Thirty Seconds to Mars
Faith & Dreams
Polydor / Capitol
Nothing if not well-connected, the Los Angeles trio Thirty Seconds to Mars are fronted by the singer and Hollywood actor Jared Leto, a player in such major movies as Fight Club and Girl, Interrupted. Having sold more than five million albums to date, music is clearly much more than the between-films hobby that the alt-rock act Dogstar ultimately was for Keanu Reeves, but to these ears there’s something oddly fabricated and hollow-sounding about TSTM.
Boasting a shadowy if substantial fan base that calls itself The Echelon, and their own motto (Provehito in Altum, which is said to mean “launch forth into the deep”), the group could almost be the product of a screenwriter’s pen, rather than a living, breathing rock band. They also seem to enjoy the kind of privileges that would be the stuff of fantasy for most acts. Love Lust Faith & Dreams was recorded in Europe, India and California, its first single Up in the Air was premiered in orbit 370 kilometres above Earth with the help of Nasa, and its cover art reproduces a work from Damien Hirst’s Spot Paintings series.
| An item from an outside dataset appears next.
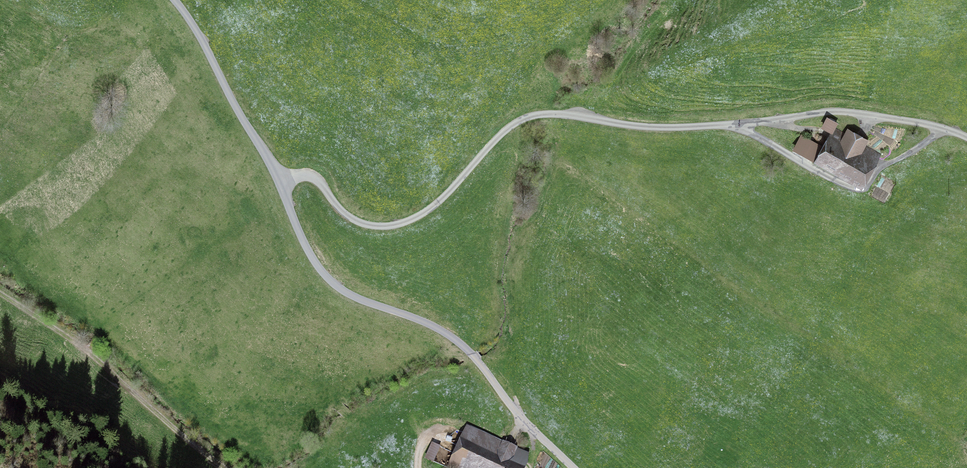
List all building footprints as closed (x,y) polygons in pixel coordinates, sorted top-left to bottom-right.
[(659,8),(646,21),(654,28),(666,15),(659,8)] [(815,161),(849,180),(852,175),(861,181),(878,152),(835,127),(815,161)] [(797,147),(816,158),(823,146),(804,135),(797,147)] [(527,456),(513,450),(514,448),(467,427),(449,467),(522,467),(527,456)] [(432,439),(425,455),(434,459),(441,442),(432,439)]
It’s disappointing, then, that the trio’s fourth album is the kind of portentous, woolly-thinking affair that gives concept albums a bad name.
It’s split into four different sections, and a female voice with all the charisma of an electronic call-queue recording announces each of its titular headings in turn. Beneath the garish, showy arrangements, there’s very little of substance, lyrically speaking. “Bright lights / big city / she dreams of love”, sings Leto at one point. He’s hardly stretching himself there.
Though songs such as Conquistador and The Race seem to aim for the kind of futuristic, neo-prog splendour of Matt Bellamy’s band Muse, they actually sound a tad dated, and this is unfortunate for a band whose moniker is reportedly a metaphor for the exponential growth of technology. Up in the Air, meanwhile, seems uncertain whether it wants to be an emo-rock stadium-filler or a Christina Aguilera-esque floor-filler, and is horribly, irredeemably, overwrought.
To be fair, Leto can certainly sing and his elder brother Shannon can drum, but the only decent melody here comes when the album closes with a musical box playing a snatch of Tchaikovsky’s Swan Lake.
If you’re going to make a good concept album you have to have something to say, but Love Lust Faith & Dreams has nothing to say and an awkward way of saying it. The musical equivalent of a straight-to-video dud.